Plain-text engineering files:
__________________________________________________

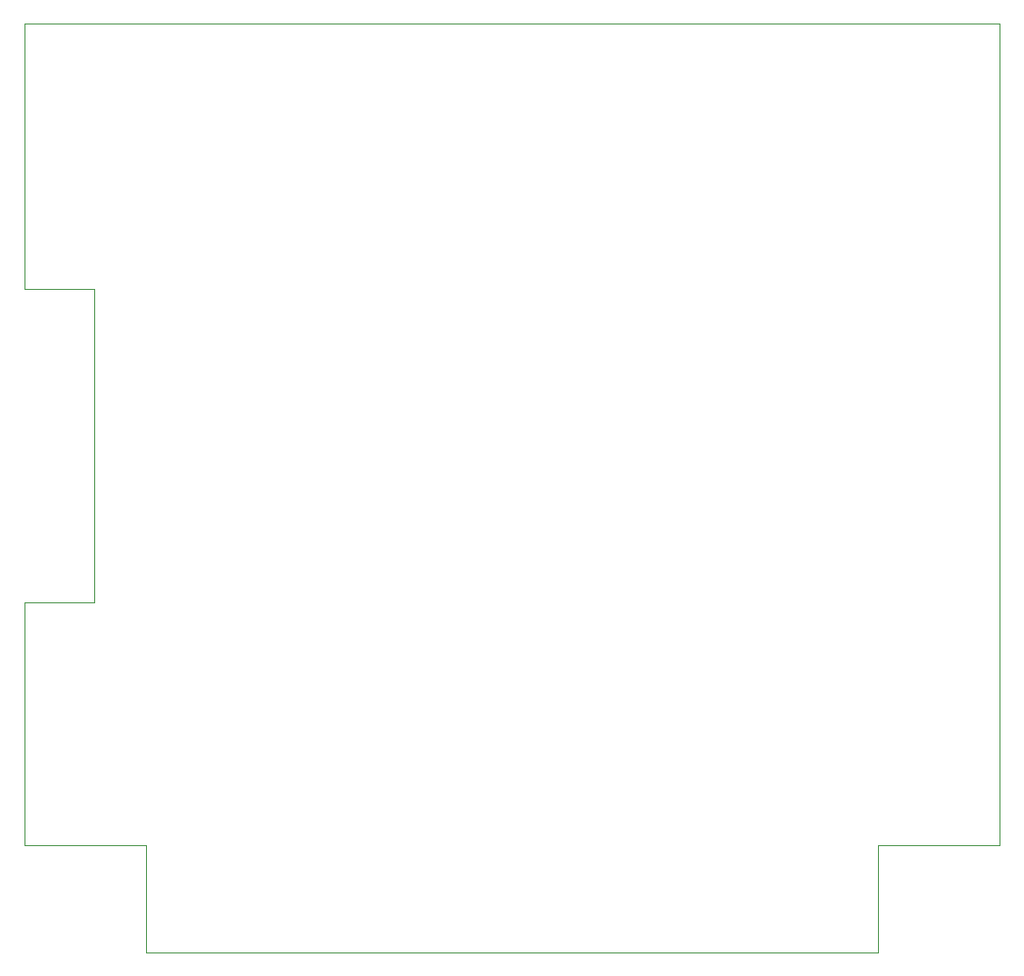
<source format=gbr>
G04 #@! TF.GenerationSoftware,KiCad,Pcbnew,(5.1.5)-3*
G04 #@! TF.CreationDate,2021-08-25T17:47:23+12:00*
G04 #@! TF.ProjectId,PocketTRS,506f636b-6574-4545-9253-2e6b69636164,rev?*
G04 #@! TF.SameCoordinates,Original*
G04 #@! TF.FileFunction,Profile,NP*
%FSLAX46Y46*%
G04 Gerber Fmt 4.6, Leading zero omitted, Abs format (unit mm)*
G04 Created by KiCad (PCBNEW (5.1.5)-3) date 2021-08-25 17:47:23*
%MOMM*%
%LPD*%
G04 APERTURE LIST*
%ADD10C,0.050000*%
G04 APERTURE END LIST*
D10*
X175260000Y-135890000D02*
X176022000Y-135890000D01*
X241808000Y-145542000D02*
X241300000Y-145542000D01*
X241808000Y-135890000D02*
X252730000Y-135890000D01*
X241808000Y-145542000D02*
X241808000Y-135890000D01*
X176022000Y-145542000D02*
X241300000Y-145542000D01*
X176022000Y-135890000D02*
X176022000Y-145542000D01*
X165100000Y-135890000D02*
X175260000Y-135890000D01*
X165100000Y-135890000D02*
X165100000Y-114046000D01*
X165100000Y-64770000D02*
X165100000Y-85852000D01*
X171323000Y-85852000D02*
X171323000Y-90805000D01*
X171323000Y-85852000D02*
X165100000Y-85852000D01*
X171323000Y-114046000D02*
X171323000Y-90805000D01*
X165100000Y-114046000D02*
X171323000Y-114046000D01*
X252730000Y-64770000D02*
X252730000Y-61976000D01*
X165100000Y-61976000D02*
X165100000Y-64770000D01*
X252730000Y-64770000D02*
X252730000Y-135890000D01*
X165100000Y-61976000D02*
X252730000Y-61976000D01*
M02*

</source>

__________________________________________________

**TASK BRIEF**
All lines from the start of the entries through the one with "G04 Gerber Fmt" are to be output exactly; omit the pictures.

**OUTPUT FOR THIS TASK**
<source format=gbr>
G04 #@! TF.GenerationSoftware,KiCad,Pcbnew,(5.1.5)-3*
G04 #@! TF.CreationDate,2021-08-25T17:47:23+12:00*
G04 #@! TF.ProjectId,PocketTRS,506f636b-6574-4545-9253-2e6b69636164,rev?*
G04 #@! TF.SameCoordinates,Original*
G04 #@! TF.FileFunction,Profile,NP*
%FSLAX46Y46*%
G04 Gerber Fmt 4.6, Leading zero omitted, Abs format (unit mm)*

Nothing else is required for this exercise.